WHAT NEEDS TO BE DONE:
When you reach the line containing "11 377 30.48" in the entries below, begin reproducing lines exactly, and stop once the line containing "157 239 161.25" is done.

Collected data entries:
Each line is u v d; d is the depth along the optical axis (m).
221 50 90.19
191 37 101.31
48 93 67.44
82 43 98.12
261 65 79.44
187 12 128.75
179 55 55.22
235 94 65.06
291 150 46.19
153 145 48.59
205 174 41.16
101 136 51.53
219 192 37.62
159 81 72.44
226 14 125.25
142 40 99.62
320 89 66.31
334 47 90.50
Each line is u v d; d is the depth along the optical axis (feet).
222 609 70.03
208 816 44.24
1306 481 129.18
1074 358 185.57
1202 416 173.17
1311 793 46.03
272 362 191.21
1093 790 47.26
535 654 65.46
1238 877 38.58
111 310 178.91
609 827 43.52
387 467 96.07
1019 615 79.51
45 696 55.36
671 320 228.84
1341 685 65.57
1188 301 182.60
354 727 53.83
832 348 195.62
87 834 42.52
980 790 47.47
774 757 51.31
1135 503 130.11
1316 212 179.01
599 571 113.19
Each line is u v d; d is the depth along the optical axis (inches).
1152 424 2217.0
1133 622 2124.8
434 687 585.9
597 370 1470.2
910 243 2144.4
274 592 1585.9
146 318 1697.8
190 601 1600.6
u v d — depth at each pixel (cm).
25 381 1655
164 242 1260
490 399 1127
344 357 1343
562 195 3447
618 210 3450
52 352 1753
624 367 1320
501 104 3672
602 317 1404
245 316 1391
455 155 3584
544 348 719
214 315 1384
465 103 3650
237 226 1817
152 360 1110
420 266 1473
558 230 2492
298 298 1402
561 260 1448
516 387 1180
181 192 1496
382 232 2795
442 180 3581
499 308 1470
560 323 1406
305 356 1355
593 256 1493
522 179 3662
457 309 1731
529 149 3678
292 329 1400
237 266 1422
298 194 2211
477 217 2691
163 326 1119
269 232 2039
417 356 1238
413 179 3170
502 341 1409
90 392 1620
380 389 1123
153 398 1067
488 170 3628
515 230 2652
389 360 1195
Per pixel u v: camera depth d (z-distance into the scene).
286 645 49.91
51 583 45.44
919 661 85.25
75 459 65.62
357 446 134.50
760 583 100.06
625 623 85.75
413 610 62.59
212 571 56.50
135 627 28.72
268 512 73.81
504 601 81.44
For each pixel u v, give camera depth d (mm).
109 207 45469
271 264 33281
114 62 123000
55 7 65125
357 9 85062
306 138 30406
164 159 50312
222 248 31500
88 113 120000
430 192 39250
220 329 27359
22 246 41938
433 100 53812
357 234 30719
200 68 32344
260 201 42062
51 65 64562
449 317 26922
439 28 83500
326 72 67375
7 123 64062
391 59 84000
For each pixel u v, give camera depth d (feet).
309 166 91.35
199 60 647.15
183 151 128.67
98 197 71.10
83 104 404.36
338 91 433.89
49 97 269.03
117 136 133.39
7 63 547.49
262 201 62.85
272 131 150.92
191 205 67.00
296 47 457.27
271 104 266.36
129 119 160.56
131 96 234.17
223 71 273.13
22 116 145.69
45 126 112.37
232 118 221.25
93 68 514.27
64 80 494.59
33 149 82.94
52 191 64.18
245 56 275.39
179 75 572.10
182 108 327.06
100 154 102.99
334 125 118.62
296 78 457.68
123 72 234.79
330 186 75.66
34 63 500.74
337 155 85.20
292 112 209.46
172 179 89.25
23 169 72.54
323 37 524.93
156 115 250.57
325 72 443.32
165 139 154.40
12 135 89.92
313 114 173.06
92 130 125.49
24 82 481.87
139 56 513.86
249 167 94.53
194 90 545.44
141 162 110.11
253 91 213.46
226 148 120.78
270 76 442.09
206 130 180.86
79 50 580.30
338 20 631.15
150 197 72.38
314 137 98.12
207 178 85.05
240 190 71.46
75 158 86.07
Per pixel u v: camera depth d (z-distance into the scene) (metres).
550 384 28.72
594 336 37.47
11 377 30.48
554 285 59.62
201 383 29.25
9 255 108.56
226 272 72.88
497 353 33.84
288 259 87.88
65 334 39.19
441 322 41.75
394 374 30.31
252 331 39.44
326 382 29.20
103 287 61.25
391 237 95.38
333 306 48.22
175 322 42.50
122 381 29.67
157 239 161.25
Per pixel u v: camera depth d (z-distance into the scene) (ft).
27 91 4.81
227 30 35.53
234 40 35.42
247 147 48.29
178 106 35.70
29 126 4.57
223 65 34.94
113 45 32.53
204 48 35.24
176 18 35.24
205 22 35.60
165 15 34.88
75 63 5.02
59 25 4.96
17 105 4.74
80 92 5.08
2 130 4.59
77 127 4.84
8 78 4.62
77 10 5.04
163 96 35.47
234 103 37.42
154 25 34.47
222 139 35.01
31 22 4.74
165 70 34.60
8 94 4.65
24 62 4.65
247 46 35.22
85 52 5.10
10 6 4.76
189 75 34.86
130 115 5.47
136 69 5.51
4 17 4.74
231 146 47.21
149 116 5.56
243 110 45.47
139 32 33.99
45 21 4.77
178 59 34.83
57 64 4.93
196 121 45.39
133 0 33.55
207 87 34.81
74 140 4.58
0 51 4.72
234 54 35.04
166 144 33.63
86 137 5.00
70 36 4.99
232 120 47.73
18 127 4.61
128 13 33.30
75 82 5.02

THE ANSWER:
11 377 30.48
554 285 59.62
201 383 29.25
9 255 108.56
226 272 72.88
497 353 33.84
288 259 87.88
65 334 39.19
441 322 41.75
394 374 30.31
252 331 39.44
326 382 29.20
103 287 61.25
391 237 95.38
333 306 48.22
175 322 42.50
122 381 29.67
157 239 161.25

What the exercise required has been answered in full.